**EXCERTO DE ORIGEM:**

*-*-*

Notas do meu rodapé: A crise continua...

O discurso do político
Quando a crise financeira internacional se desencadeou no último trimestre do ano passado, o discurso oficial apressou-se a sossegar os portugueses, afirmando que Portugal estava imune à crise, e que a banca nacional não iria ser contaminada pela bolha financeira dos Estados Unidos. Durante o primeiro trimestre, deste ano, quando não era já possível mascarar a verdade, que a demagogia dos políticos procura sempre ocultar, até ao limite do possível e do aceitável, o discurso rodou a sua orientação cerca de noventa graus. As falências sucessivas de empresas emblemáticas, a provocar uma avalanche de despedimentos, obrigou os políticos a admitir a existência de uma crise. Foi o momento em que a soberba dos economistas ligados ao sistema neoliberal, e sempre achados pela comunicação social para perorar sobre as virtudes do capitalismo, meteram a viola no saco e o seu discurso na cartola, aguardando melhores dias para um regresso triunfal, convictos que estavam de que a crise seria passageira e apenas serviria para higienizar o sistema económico, promovendo a capacidade dos melhores e eliminando os piores.
Nessa fase, os políticos, numa atitude defensiva, para ocultar as suas próprias culpas, começaram numa estridente choradeira, a proclamar aos quatro ventos, não fosse algum cidadão mais surdo ou mais distraído não os ouvir, que a crise era de fora, era externa, e que não tinha nada a ver com factores internos. O discurso não deveria ter sido convincente, pois não segurou os votos dos portugueses que negaram a maioria absoluta ao Partido Socialista.

*-*-*

**ENTRADAS FORNECIDAS:**
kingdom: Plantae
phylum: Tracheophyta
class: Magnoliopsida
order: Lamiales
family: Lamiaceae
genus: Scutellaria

*-*-*

Por favor, prossiga o texto sobre o discurso político face à crise a partir da última frase apresentada. As linhas são material à parte, sem ligação ao texto sobre o discurso político face à crise.

Perversamente, as campanhas eleitorais e as respectivas pré-campanhas, que deveriam ter constituído a plataforma ideal da discussão da crise, quer das suas causas, com particular destaque para as internas, quer das medidas mais correctas para a enfrentar e ultrapassar, transformaram-se num espectáculo circense, caracterizado por uma verborreia intragável de sloganes e de frases feitas, onde o essencial se esfumou, restando o acessório para fazer render em votos. Muitos portugueses acreditaram, como os resultados eleitorais demonstraram.
No período pós-eleitoral, o da ressaca, a crise fugiu miraculosamente do discurso político, e o que é mais grave, do discurso da comunicação social. O encerramento de uma fábrica com centenas de trabalhadores, como continua a acontecer, já não justifica a correria das televisões nem a abertura dos telejornais. Na boca dos políticos a crise continua a ser uma entidade abstracta, irreal, longínqua, que apareceu no horizonte aleatoriamente, tal como aparecem as tempestades e os terramotos, forma hábil e desonesta de subliminarmente dizer que nada há a fazer, a não ser aplicar alguns paliativos.
No entanto, a crise está aí, para nosso descontentamento, com o seu cortejo de desempregados, de falências e com o aumento silencioso do número dos novos pobres.